### EXCERPTED PASSAGE:
Even when I consider the disastrous Reshmi-gate episode, that list adds up to substantial progress in the right direction.  Democracy is a messy affair and coalition politics has particular challenges, so progress will be uneven, with some pauses along the way.  But progress we must.

The Prime Minister reportedly commented that there was no pressure from COP to replace Mary King with another of its members, so that the replacement would be chosen on merit.

I am very concerned at the fact that the CL Financial collapse has cast a literal shadow over our country.  Aside from the financial costs, there are significant areas of collateral damage which are now becoming visible.  I referred in an earlier article to one of the main externalities in this episode being the fact that many of the CL Financial chiefs are deeply embedded in our political parties.

Even now, with this new government – their honeymoon will end on the first anniversary, I think – we are witnessing acts which can make one wonder if the CL Financial disaster ever really happened.

The official Terms of Reference for the Colman Inquiry into this financial fiasco were published in the Trinidad and Tobago Gazette of 17th November 2010 – No. 144 in Volume 49.  Here is the first sentence in the second paragraph –

…And whereas the President on the advice of the Cabinet has deemed it advisable and for the public welfare that a Commissioner be appointed to enquire into the failure of CL Financial Limited, Colonial Life Insurance Company (Trinidad) Limited, CLICO Investment Bank Limited, British American Insurance Company (Trinidad) Limited, Caribbean Money Market Brokers Limited and the Hindu Credit Union Cooperative Society Limited with a  view to ascertaining why such events occurred…

robert mayers
Robert Mayers

Caribbean Money Market Brokers (CMMB)
The first example is Robert Mayers, former Managing Director of CMMB up until 7 December 2008 – see here.   Mayers is also a Deputy Political Leader of the Congress of the People (CoP), a leading element in the Peoples’ Partnership government.  CMMB collapsed along with some of the significant companies in the CL Financial group – the Terms of Reference for the Colman Commission refer.

On 20 November, there were reports that Robert Mayers had been offered a position as a Director of our Central Bank.  Mayers is reported to have declined that offer on the basis of a conflict of interest.  The burning question has to be ‘What kind of process could produce such a recommendation?

Consider this arresting headline ‘Investment pros set up new business‘ at page 10 of the Business Guardian of 9th December.  It was reported that a new investment house, KSBM, was launched and it seemed that they were profiling.

Given that all four of KSBM’s Executive Directors are ex-CMMB chiefs, Robert Mayers among them, there are inescapable questions –

How come the former chiefs of CMMB, a financial institution which is known to have failed on this scale, can be permitted to open another one?  We are acting as if we have no capacity to learn from our errors.  Just carrying on as though nothing happened.  What is the role of the SEC and the Central Bank in all this?  Have we learned nothing?

### EXERCISE TASKS:
(a) Reproduce, character for character, everything in the CL Financial commentary from "Consider this arresting" down to "they were profiling.".
(b) In the CL Financial commentary, condense the paragraph beginning "The first example is Robert Mayers" into a short bulleted list that keeps its main facts.

### EXERCISE DATA:
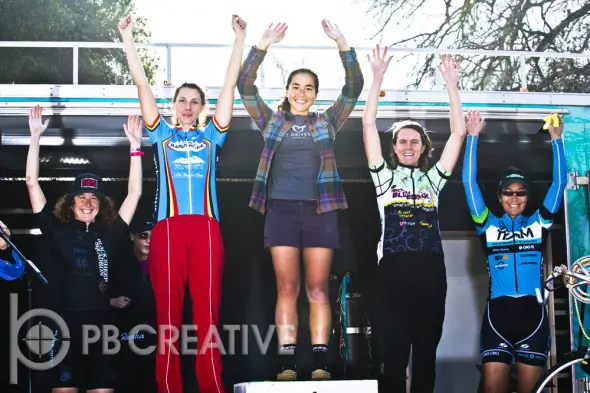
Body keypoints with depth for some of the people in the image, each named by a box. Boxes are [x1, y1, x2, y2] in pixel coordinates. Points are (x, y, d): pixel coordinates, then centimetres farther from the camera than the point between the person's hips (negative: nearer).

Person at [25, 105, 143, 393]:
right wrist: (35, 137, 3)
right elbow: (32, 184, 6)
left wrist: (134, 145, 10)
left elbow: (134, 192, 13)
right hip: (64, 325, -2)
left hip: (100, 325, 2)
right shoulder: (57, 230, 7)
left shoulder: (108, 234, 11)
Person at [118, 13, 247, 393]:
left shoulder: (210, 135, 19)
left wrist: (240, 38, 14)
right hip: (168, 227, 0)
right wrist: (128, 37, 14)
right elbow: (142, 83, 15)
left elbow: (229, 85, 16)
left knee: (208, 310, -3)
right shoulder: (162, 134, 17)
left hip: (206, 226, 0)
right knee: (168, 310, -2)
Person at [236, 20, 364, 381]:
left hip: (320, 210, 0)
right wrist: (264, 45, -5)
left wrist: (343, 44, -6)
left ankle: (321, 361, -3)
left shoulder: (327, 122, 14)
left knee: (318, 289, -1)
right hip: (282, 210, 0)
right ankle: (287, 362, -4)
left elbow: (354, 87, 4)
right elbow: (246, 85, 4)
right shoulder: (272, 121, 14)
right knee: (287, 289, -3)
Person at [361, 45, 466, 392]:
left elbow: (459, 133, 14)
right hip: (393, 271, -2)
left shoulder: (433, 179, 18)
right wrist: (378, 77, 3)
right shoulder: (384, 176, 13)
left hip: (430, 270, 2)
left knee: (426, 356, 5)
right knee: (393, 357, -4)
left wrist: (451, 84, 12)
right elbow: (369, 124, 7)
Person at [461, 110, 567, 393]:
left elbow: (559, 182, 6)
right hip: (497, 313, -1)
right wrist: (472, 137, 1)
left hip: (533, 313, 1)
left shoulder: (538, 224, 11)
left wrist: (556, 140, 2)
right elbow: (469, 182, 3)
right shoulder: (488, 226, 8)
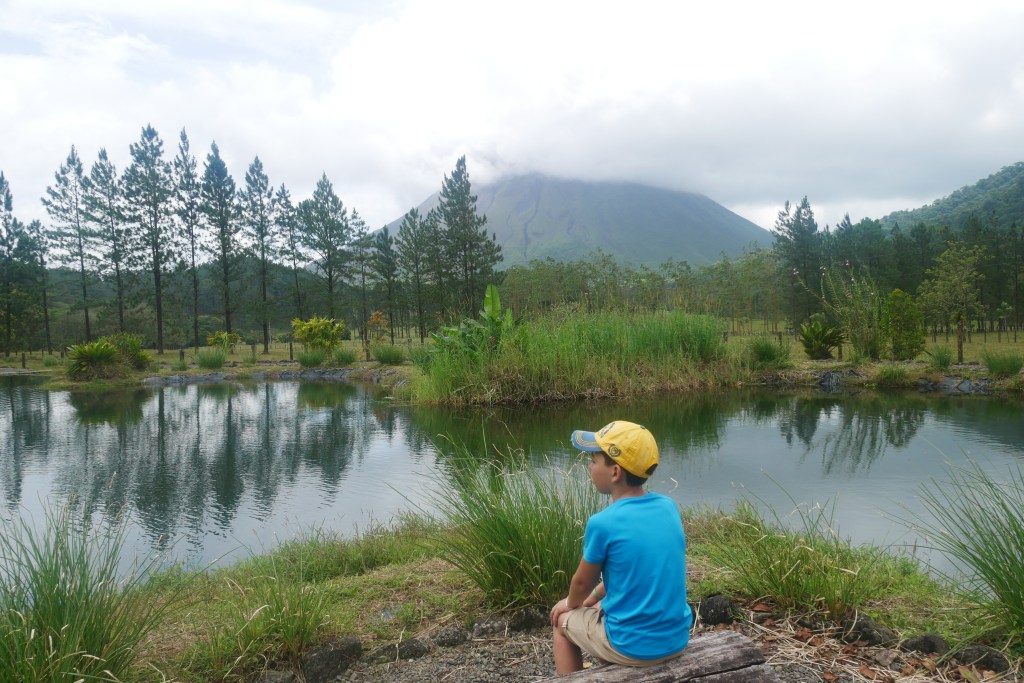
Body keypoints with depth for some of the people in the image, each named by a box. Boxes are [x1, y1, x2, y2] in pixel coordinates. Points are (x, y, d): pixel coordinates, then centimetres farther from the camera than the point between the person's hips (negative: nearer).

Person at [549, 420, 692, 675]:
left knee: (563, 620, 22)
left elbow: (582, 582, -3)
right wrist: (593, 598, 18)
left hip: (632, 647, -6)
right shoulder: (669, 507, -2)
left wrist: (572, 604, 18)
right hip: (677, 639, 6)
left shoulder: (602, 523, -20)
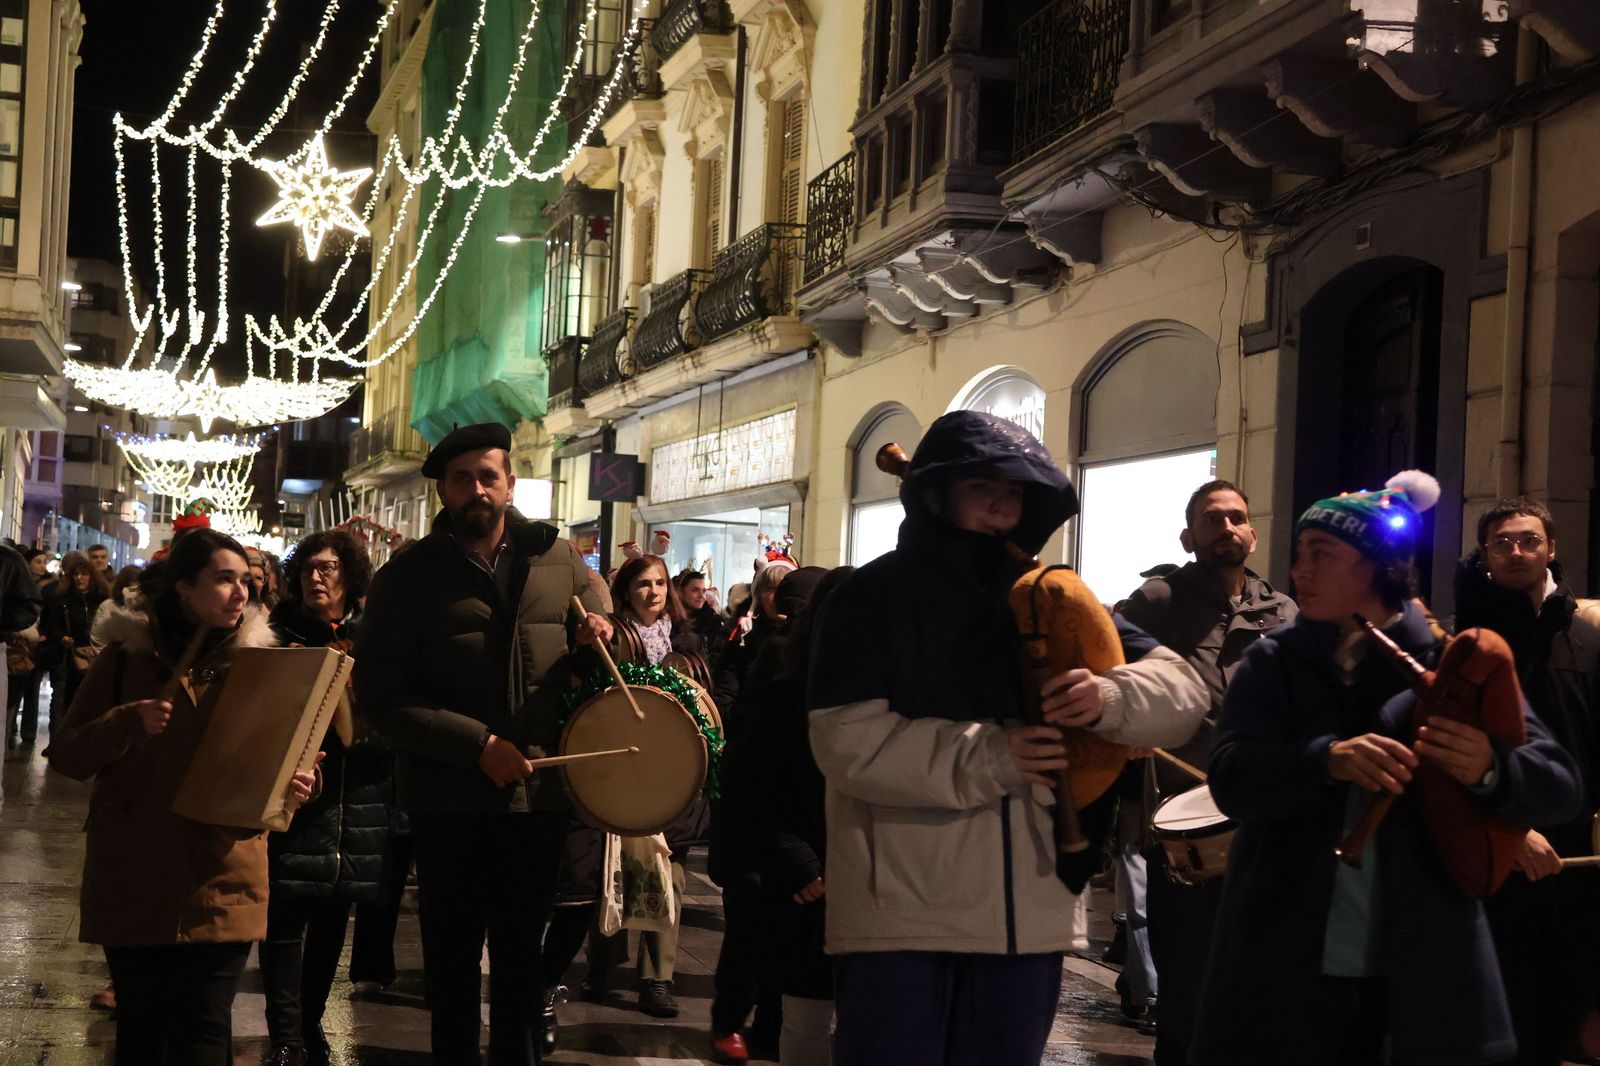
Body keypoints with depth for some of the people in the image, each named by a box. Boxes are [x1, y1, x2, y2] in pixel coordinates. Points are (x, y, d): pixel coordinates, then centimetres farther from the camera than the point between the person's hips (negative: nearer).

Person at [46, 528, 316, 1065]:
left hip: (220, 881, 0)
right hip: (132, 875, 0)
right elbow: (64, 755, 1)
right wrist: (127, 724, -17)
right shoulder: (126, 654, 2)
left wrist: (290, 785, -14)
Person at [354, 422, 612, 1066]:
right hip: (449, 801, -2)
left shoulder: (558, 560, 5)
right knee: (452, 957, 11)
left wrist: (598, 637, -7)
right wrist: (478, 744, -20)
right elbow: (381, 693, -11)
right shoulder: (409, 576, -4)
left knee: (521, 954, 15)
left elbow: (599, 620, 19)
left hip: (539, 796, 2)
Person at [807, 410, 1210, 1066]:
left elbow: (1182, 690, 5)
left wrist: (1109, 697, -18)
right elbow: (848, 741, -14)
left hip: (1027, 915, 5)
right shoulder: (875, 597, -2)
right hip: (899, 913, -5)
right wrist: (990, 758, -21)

### ANSWERS TO THIS EXERCISE:
(a)
Consider this arresting headline ‘Investment pros set up new business‘ at page 10 of the Business Guardian of 9th December.  It was reported that a new investment house, KSBM, was launched and it seemed that they were profiling.

(b)
- Robert Mayers was Managing Director of CMMB until 7 December 2008.
- He is a Deputy Political Leader of the Congress of the People (CoP), a leading element in the Peoples' Partnership government.
- CMMB collapsed along with some of the significant companies in the CL Financial group, as the Terms of Reference for the Colman Commission show.